1. Be honorable and ethical. Treat your tenants honestly and make sure they’re taken care of. Being upfront with them goes a long way. Make sure your contracts are signed properly, the deposits are returned in a timely manner, and anything that needs to be fixed in your units is done so immediately. Simply knowing your tenants elevates your relationship with them to a richer level and can potentially protect you from being sued.
2. Set up an LLC (or multiple LLCs). I, for instance, have seven properties that are owned as part of LLCs. You can assign two properties per LLC, or assign them up to a certain value amount. This way, if you’re sued for one property, an established LLC will act as a legal veil that protects your assets.
3. Set up a HELOC. A home equity line of credit ensures that you’ll have cash reserves if you need to hire legal counsel. If you don’t need them, then no harm, no foul—you’re not paying any interest on them.

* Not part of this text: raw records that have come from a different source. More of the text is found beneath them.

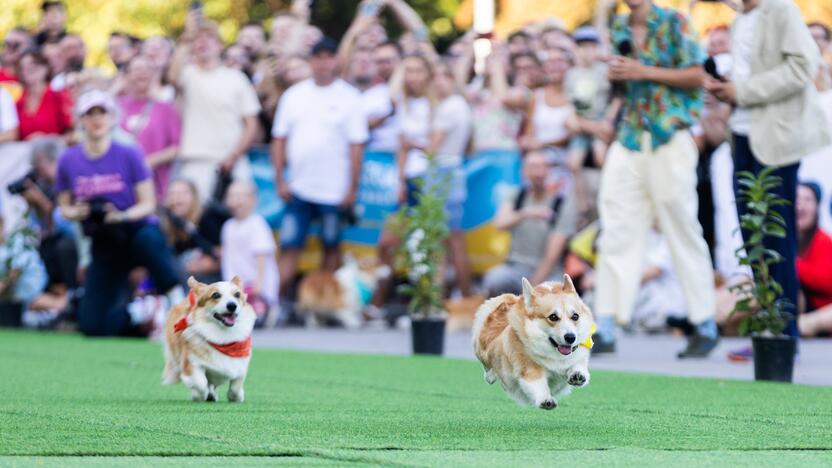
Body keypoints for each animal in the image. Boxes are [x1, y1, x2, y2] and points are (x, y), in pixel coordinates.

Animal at [468, 274, 600, 410]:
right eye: (553, 317)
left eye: (575, 316)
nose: (570, 337)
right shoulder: (528, 369)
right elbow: (538, 384)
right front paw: (546, 400)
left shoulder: (578, 355)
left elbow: (578, 364)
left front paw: (578, 375)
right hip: (481, 350)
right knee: (487, 366)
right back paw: (490, 376)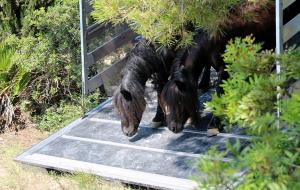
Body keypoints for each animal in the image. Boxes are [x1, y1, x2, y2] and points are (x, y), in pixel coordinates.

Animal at [161, 1, 276, 134]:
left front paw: (216, 122)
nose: (172, 127)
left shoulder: (224, 70)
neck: (211, 40)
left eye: (179, 102)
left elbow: (219, 92)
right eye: (165, 104)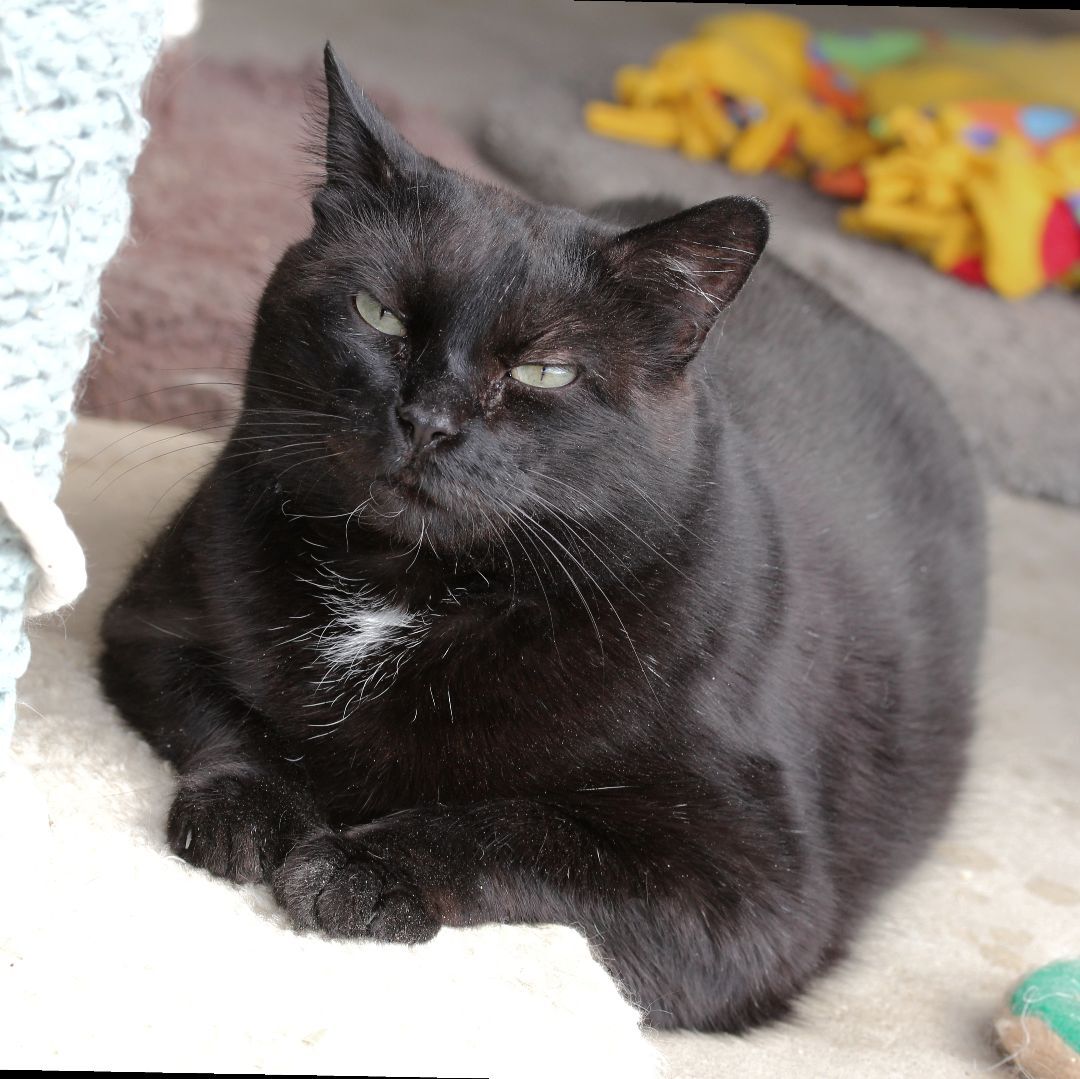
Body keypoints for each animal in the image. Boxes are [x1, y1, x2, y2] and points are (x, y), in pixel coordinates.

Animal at [101, 46, 989, 1032]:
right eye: (378, 315)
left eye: (544, 372)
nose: (428, 419)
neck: (401, 591)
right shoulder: (153, 626)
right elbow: (235, 722)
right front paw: (253, 810)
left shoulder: (751, 889)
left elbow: (524, 829)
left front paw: (364, 867)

4. Set up an umbrella policy with your insurance broker. This way, you can increase the insurance that will cover specific things related to the property. Your insurance company will cover you in case there’s an accident, and you can make sure your property is well-secured.
If you do get sued, it’s imperative that you protect your family. There’s always the potential to lose your business assets, but your family needs to be taken care of first. You can always buy real estate again, but it’s more important to have enough money set aside to take care of your family while the lawsuit proceeds, so have some money saved up or a mortgage that’s paid off for yourself.
If you were found guilty and needed to pay restitution, you’ll obviously want to pay what you can. During this process, though, you can set up a self-directed IRA or Roth IRA to put some money aside for the future that the tenant can’t touch.